WCP1837

Letter (WCP1837.1727)

[1]

9, St. Marks’ Crescent

N.W.

Oct[obe]r. 1st.1

Dear Sir Charles

I have put all the new passages and abstracts I have made, together. They are all paged so that you will easily find where they come in. A good many smaller additions alterations & considerations are made by verbal alterations corrections in the letter press & by commissions of passages. The most important of the new passages is that on "Glacial origin of Lakes". I have endeavoured [2] to put this as much as I could in your style, though no doubt it will require considerable alteration at your hands.

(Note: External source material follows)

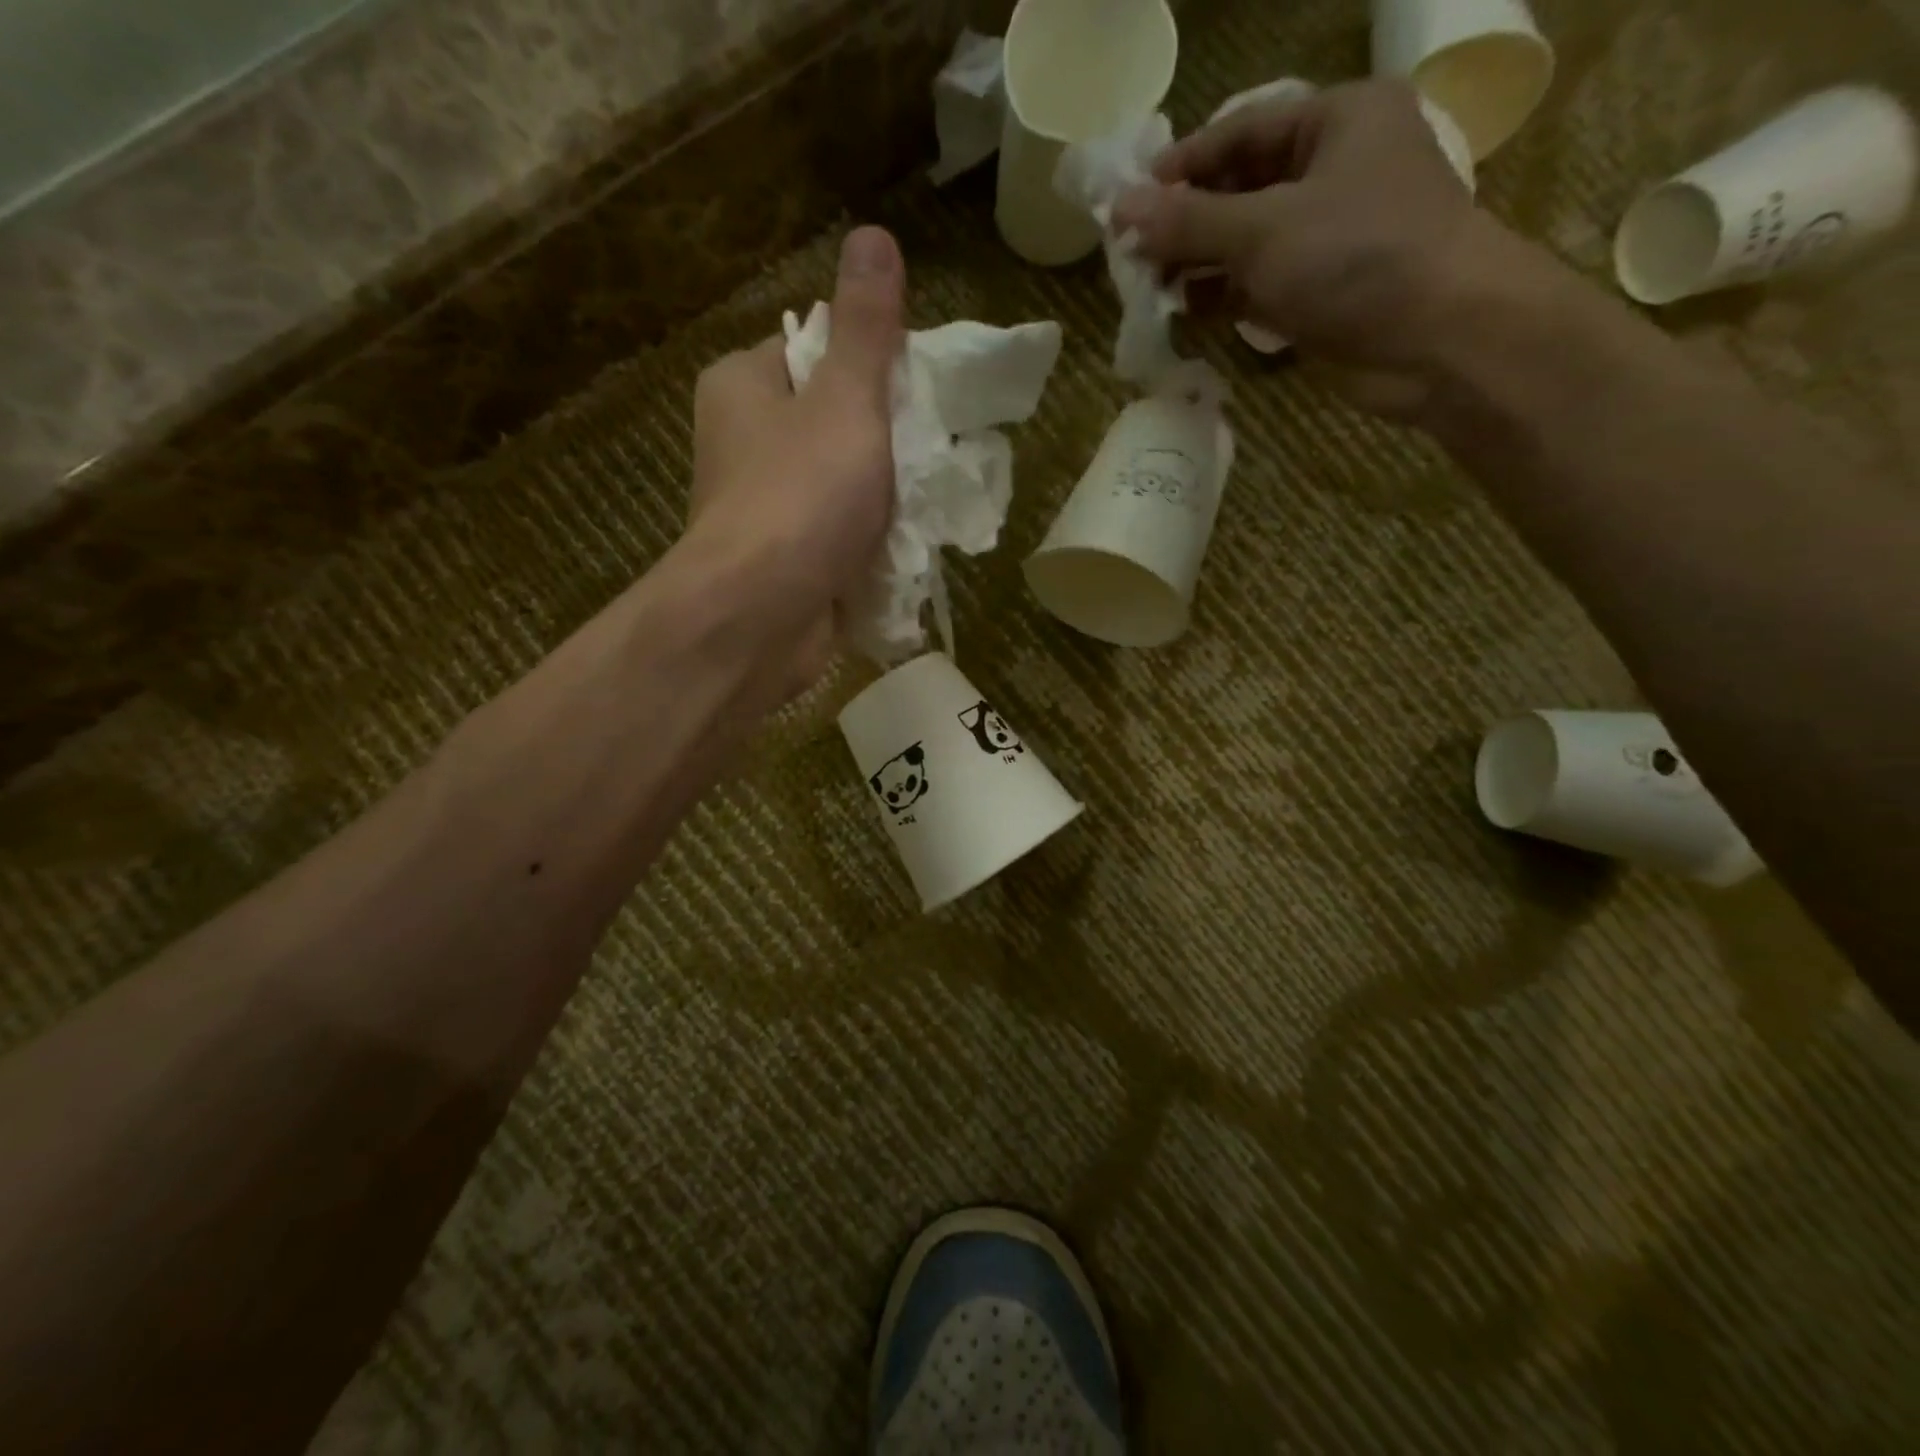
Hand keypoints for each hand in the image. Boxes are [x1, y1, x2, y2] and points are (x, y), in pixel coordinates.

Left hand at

I have not done any polishing to the passages I have written, because they may require much alteration before being finally adopted.

Though I sh[oul]d not wish to see your book as [one word illegible] of Murray’s series, yet I should greatly wish to see it [3] as much condensed and as cheap, so I hope you will not think of restoring too many of the passages we have agreed to strike out.

I shall now be at home all the Autumn & Winter as far as I know at present, & shall be able to call any morning you like to fix.

I am sending a very clever but strange book— "Murphy’s Habit & Intelligence2". It contains [4] some very acute criticisms on Darwin, Spencer &c. and a very novel theory of an unconscious intelligence in nature!

Believe me | Yours very faithfully | Alfred R. Wallace [signature]

Sir C. Lyell, Bart.

The year of the letter is probably 1869. This has been ascertained by mention on the third page of a book Wallace is sending to Lyell, Murphy’s Habit & Intelligence. This book was first published in 1869 and Wallace moved out of 9 St. Mark's Crescent in March 1870.
Joseph John Murphy Habit & Intelligence in their connexion with the laws of matter and force: A series of scientific essays. Published by Macmillan and Co. in 1869.